What a wonderful place to have an overnight stay and even better that it only cost 2 Euros.

We headed up the steps into the village.  First things first, we found a coffee shop where we had breakfast, coffee and tostada con tomate (can you become addicted to tomatoes?) to fortify ourselves for the climb up the next set of steps!

The climb up to the old town was worth it.  WOW!  What stunning views!  It was so beautiful that we even paid to go up to the fortress so we could get to see everything.

We spent ages wandering around taking photos and then we had coffee and VERY tasty home made cake in the first little café we came to.

We’d intended going back to the van and continuing exploring the village the next day but I caught sight of Museo Etnologico Casa tipica del siglo XVIII, a house from the 18th century open to the public.  It was extremely interesting, even if the exhibition hadn’t been interesting the layout of the building was, it was built into the rock face.  I loved the film shows which must have been made in the 1950’s and were in black and white and showed the farming of corn and how they made olive oil, the fact they were so old made it very special.

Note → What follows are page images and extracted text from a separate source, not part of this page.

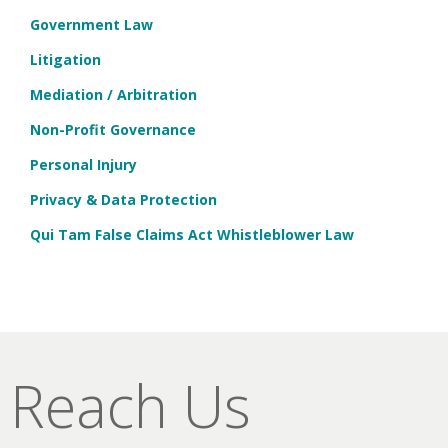
Government Law
Litigation
Mediation / Arbitration
Non-Profit Governance
Personal Injury
Privacy & Data Protection
Qui Tam False Claims Act Whistleblower Law
Reach Us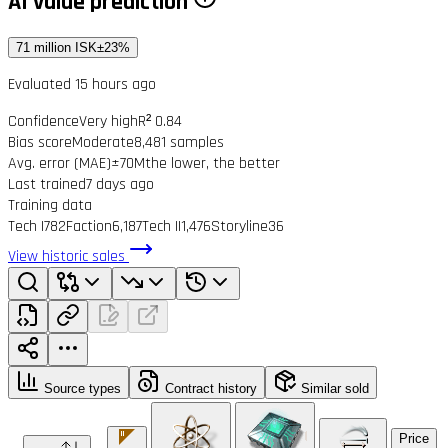
AI value prediction
71 million ISK
±23%
Evaluated 15 hours ago
Confidence
Very high
R² 0.84
Bias score
Moderate
8,481 samples
Avg. error (MAE)
±70M
the lower, the better
Last trained
7 days ago
Training data
Tech I
782
Faction
6,187
Tech II
1,476
Storyline
36
View historic sales
Source types
Contract history
Similar sold
Price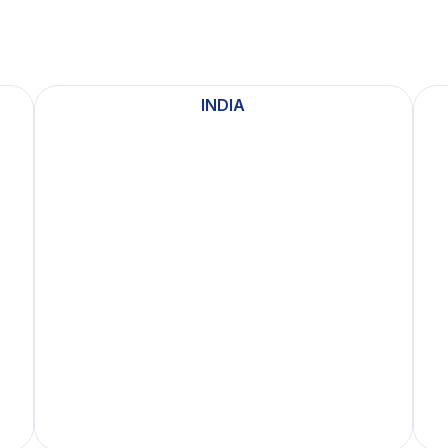
INDIA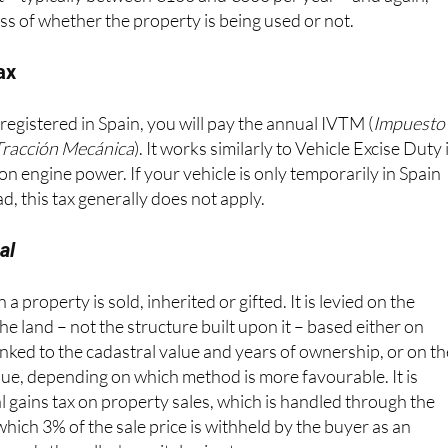
t – typically between €100 and €300 per year – and again,
ss of whether the property is being used or not.
ax
 registered in Spain, you will pay the annual IVTM (
Impuesto
Tracción Mecánica
). It works similarly to Vehicle Excise Duty 
on engine power. If your vehicle is only temporarily in Spain
d, this tax generally does not apply.
al
a property is sold, inherited or gifted. It is levied on the
the land – not the structure built upon it – based either on
 linked to the cadastral value and years of ownership, or on t
alue, depending on which method is more favourable. It is
l gains tax on property sales, which is handled through the
ich 3% of the sale price is withheld by the buyer as an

When we left the house we were positive we were going back to the van however we passed a museum of miniature art and decided to see how much it cost to go in.  The lady in the ticket booth chatted on to us for ages telling us all about the museum and that if we bought a ticket for this and the other micro/gigantic museum downstairs it was cheaper, I wanted to say we didn’t speak Spanish but I couldn’t get a word in.  When she’d finished we were completely dumbfounded with bemused looks on our faces, Darren turned to me and said “I think she said it’s 4 Euros to go in one museum and 6 to go in two” and the lady started laughing and said “Oh, you’re English!”  she then went through the whole thing again but in English this time!  We bought tickets to both and I’m glad we did, the art work could only be seen through a magnifying lens and we actually walked past two of them thinking they were just empty pieces of cardboard.  We only discovered they weren’t when we checked them out later, just in case.  The ticket booth lady was enjoying seeing the incredulous looks on everyone’s faces.

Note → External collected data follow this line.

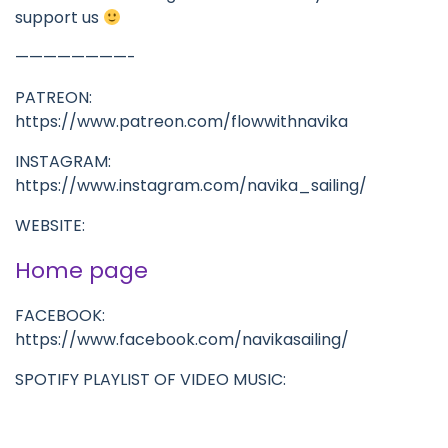
support us
————————-
PATREON:
https://www.patreon.com/flowwithnavika
INSTAGRAM:
https://www.instagram.com/navika_sailing/
WEBSITE:
Home page
FACEBOOK:
https://www.facebook.com/navikasailing/
SPOTIFY PLAYLIST OF VIDEO MUSIC:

We couldn’t believe that the next museum could compete with that but it did.  The work was done by the same artist and he’d also made two pieces of HUGE art work.  The lady in this ticket office took us through to the room where we saw an enormous conch shell on its end with a staircase running up it into a room above.  She explained that there were tiny pieces in cases all round the walls and that the artist had also made the tree of life that we could see in the middle of the room.  It was very ornate.  She took us over to the wall and pointed up to the mezzanine level, our jaws dropped in astonishment when we looked up.  The ‘tree’ went up through the floor and the canopy of the tree covered the ceiling.  It had taken the artist years to complete it and when we climbed up the stairs in the ‘shell’ we were greeted by the sight of all the branches reflected in the big mirrors on the floor, superb!

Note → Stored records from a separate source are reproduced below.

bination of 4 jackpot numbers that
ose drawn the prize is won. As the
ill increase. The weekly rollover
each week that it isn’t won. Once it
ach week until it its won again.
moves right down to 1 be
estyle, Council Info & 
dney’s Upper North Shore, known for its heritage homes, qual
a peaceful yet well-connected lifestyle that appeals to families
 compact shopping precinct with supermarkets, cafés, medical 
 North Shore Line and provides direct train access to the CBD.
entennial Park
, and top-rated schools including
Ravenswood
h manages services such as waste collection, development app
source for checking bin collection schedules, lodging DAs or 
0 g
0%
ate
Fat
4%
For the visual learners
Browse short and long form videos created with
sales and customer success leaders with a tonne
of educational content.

What made the visits to all of the museums particularly special was that each of the women we spoke to were such happy and friendly people and they obviously thoroughly enjoyed their jobs and enjoyed seeing the pleasure on visitors faces after they’d visited their museum.  A few years ago we went to the Harry Potter studio and one of the ladies there said the same thing, it made her very happy to see the look of amazement of everyone’s faces.  I think that’s so lovely.

When we’d finished looking round the museum we wearily but cheerfully made our way back to the van where we watched the sun go down over the mountains and then crashed out for the evening.